梅雨になった。Mは突然いなくなった。その代わりに…、
直島の中でM以上に島民を恐怖におとしいれている虫の噂が流れてくる。それは「羽アリ」と呼んでいる虫で、これもある時期だけに大量発生し、M以上に気持ち悪いと評判だ。
「羽アリは、梅雨時期の晴れた日の夕方に家の電気をつけていると、どこからともなく家の中に入ってくる。この時期に島内に3回程度、Xデーはやってくる。電気をつけていると大量に入ってくるのでガサガサ音がするほど。羽がポロポロと落ちて本当に気持ち悪い。対処方法は夕方から夜になることに、電気を消して寝るのみ。」というこれまた恐ろしい話。
夜真っ暗闇の島の山っぺりのうちの家は夜中に電気をつけていると虫が寄ってくる。まるで虫を集める装置のように。そして梅雨の晴れ間の夕方、パラパラと羽アリは室内に入ってきたのが分かった。妻に「今日が噂のXデーだと思う。寝よう、寝よう!」いうが全然理解してくれない。そのまま、普通に電気をつけて生活し、21時ごろ妻が娘を連れて寝室の2階み向かっていった時、ぎゃーー!!!と悲鳴。

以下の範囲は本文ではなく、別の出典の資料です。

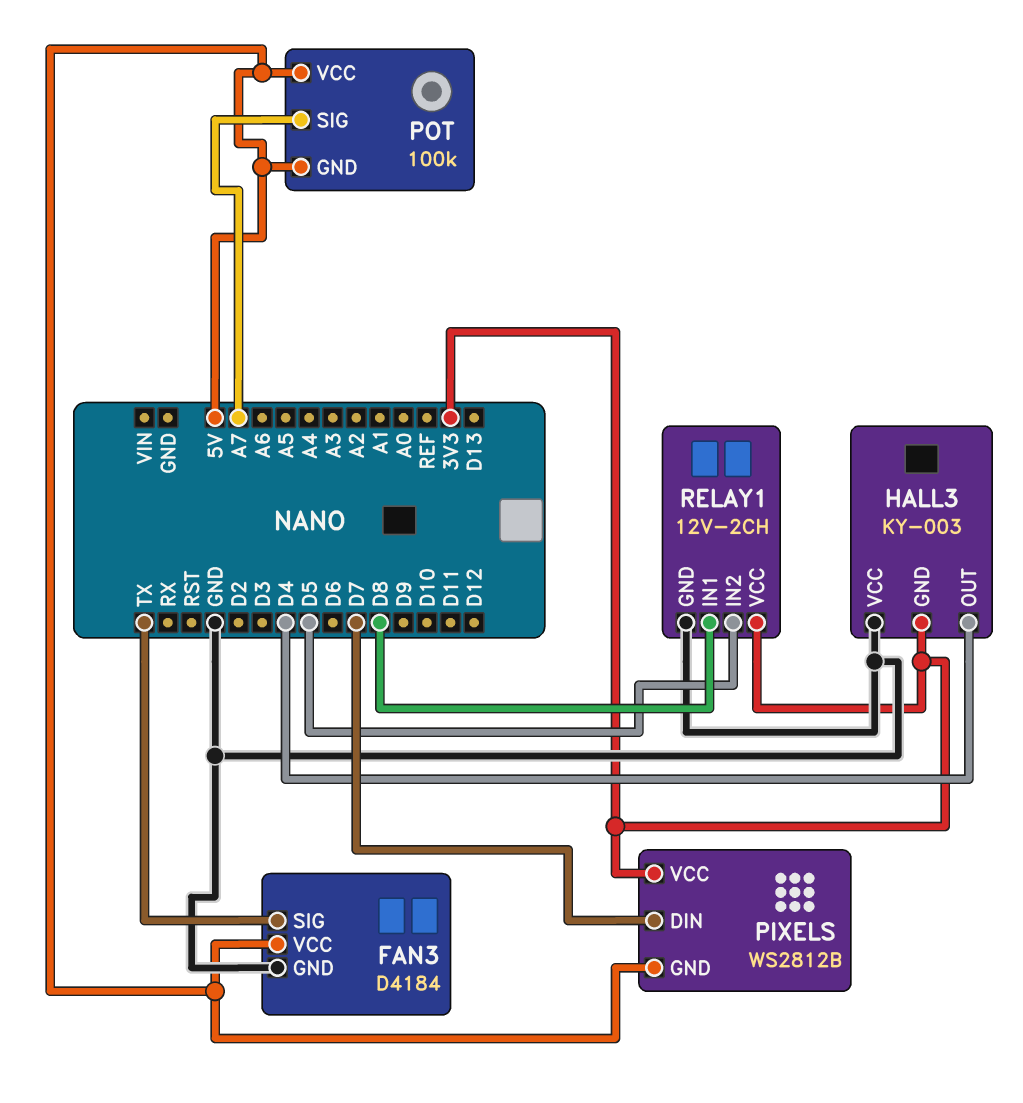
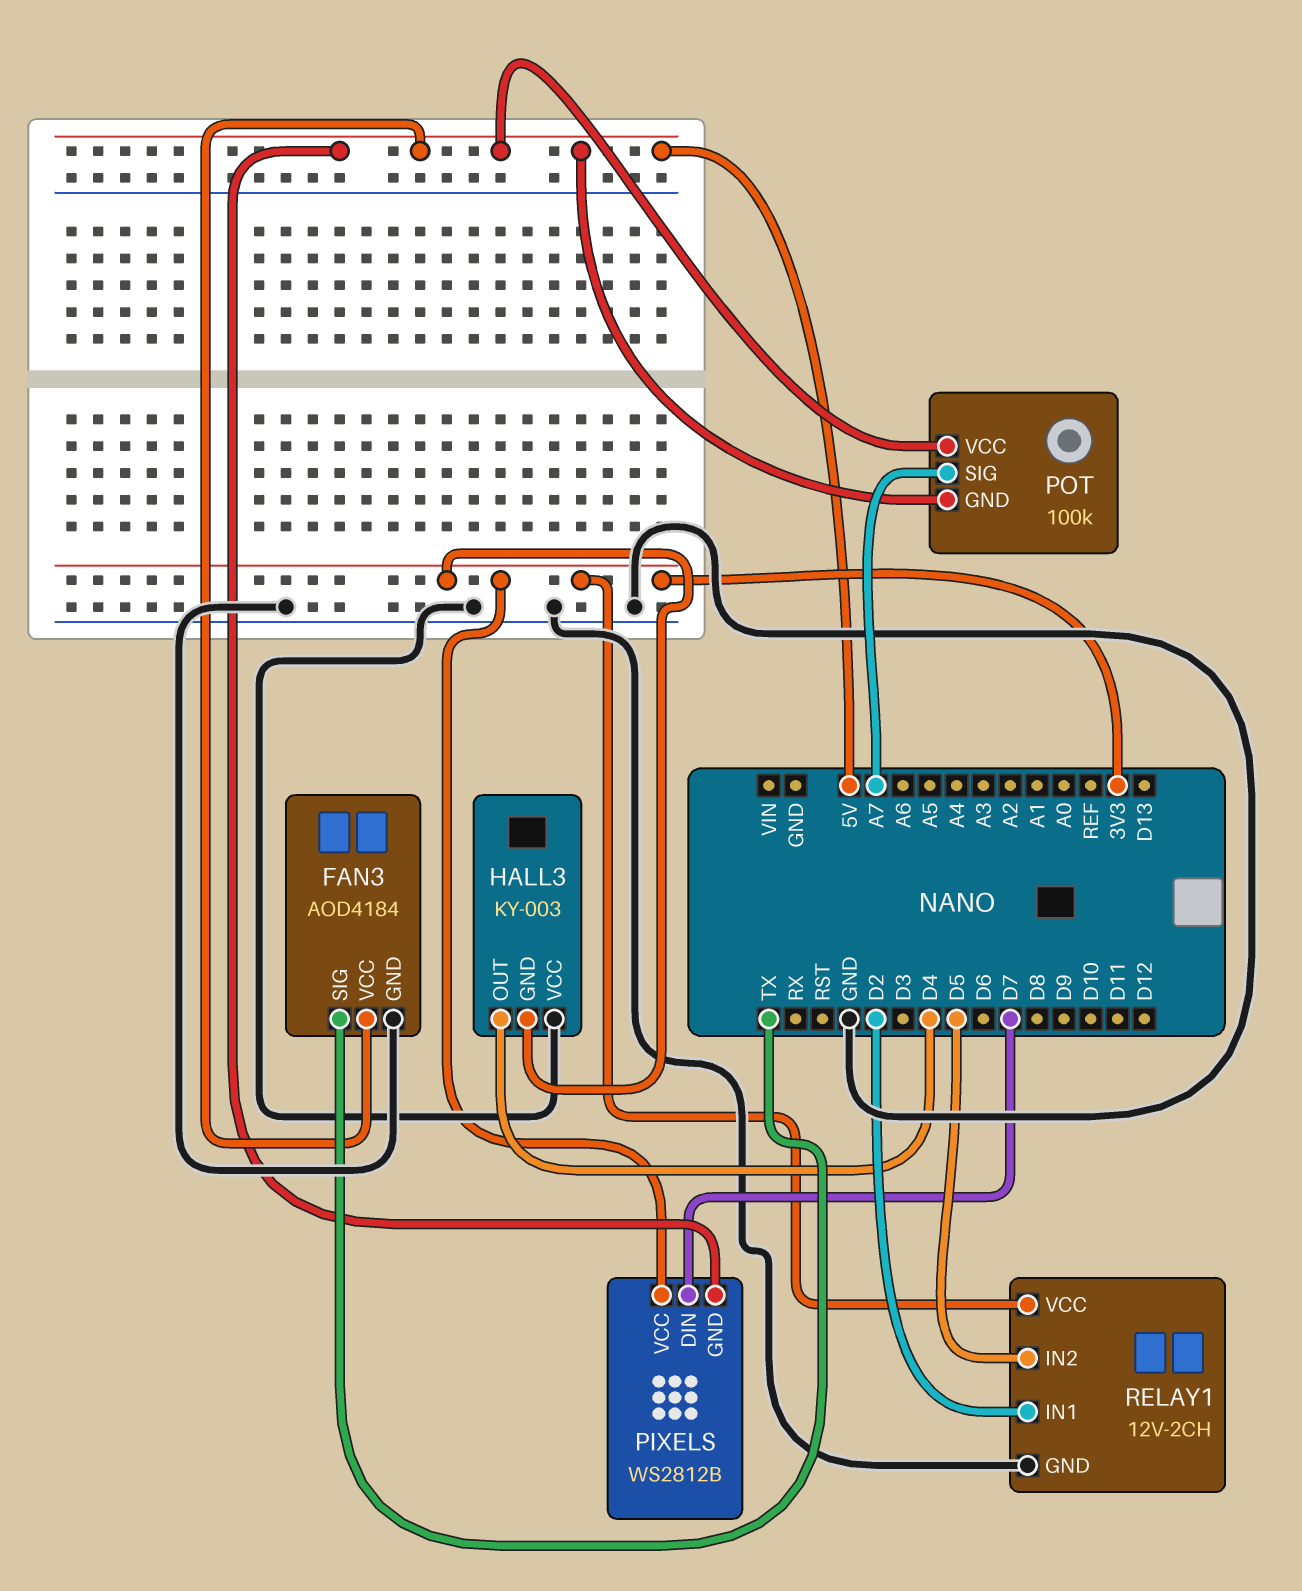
FAN3: D4184 -> AOD4184
RELAY1 pin IN1: D8 -> D2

すぐにいくと、階段の壁に大量の羽蟻がうごめいている。すぐに電気を消したがもう遅かった。家の電気を全て消して、蚊帳に入るが、天井からガサガサ、パラパラと音が聞こえ続けている。朝起きると、床には死骸が散乱していた。うん、確かにM並に気持ちの悪い虫だ。
ムカデ、羽アリ、の時期が過ぎると、いや、その間に1週間くらい毛虫が大量に発生する1週間もあるし、みみずが出てくる時期もあるが。
夏になった。暑い夏。蝉が狂ったように鳴き始める。
うちの家は山っぺりなので、夜、虫を集める装置のようになることが分かった。毎日窓にバンバンセミやカナブンがぶつかってくる。網戸に虫はくっついてくる。ある夜中、小さな灯りをつけて寝ていると、ガリガリガリガリ何かをひっかく音がする、妻が気がついて怖がっている。「凍結スプレー」を手に蚊帳を出てカーテンを開けると巨大なカナブンが。ま、カナブンは大丈夫。ポイッと逃しておしまい。
ここまで暮らしてみて、Gを見ないと、妻は疑問に思ったらしく。近所の人によるとMはGを食べるからMハウスにはGは出ない、と聞き。不幸中の幸だと思ったが、お盆を過ぎた頃から、余裕でGもで始めた。1日何匹も。妻は期待した分、落ち込んでいた。
しかし、僕自身、これまで、ムカデ、毛虫、羽アリ、蝉、カナブン、とさまざまな虫にの猛攻撃を受け続けてきたからか、なんだか前よりもGが大丈夫になっている。
島の季節は驚くほど、ビビットに変化する。都会なんかでは感じられないほどに美しく素晴らしい。
その季節の変化を一番に感じるのは、空気感や木々でもあるが、やはり虫かもしれない。
実は今朝、朝娘を幼稚園に送りにいった時、昨日までは全くいなかったトンボが大量に発生していた。
さらに、この時期、巨大グモの季節。
秋が近づいている。
山の上の神社から子供たちの太鼓の音が聞こえ始めた。秋祭りの練習だ。
季節の音もこの島の美しさの一つ。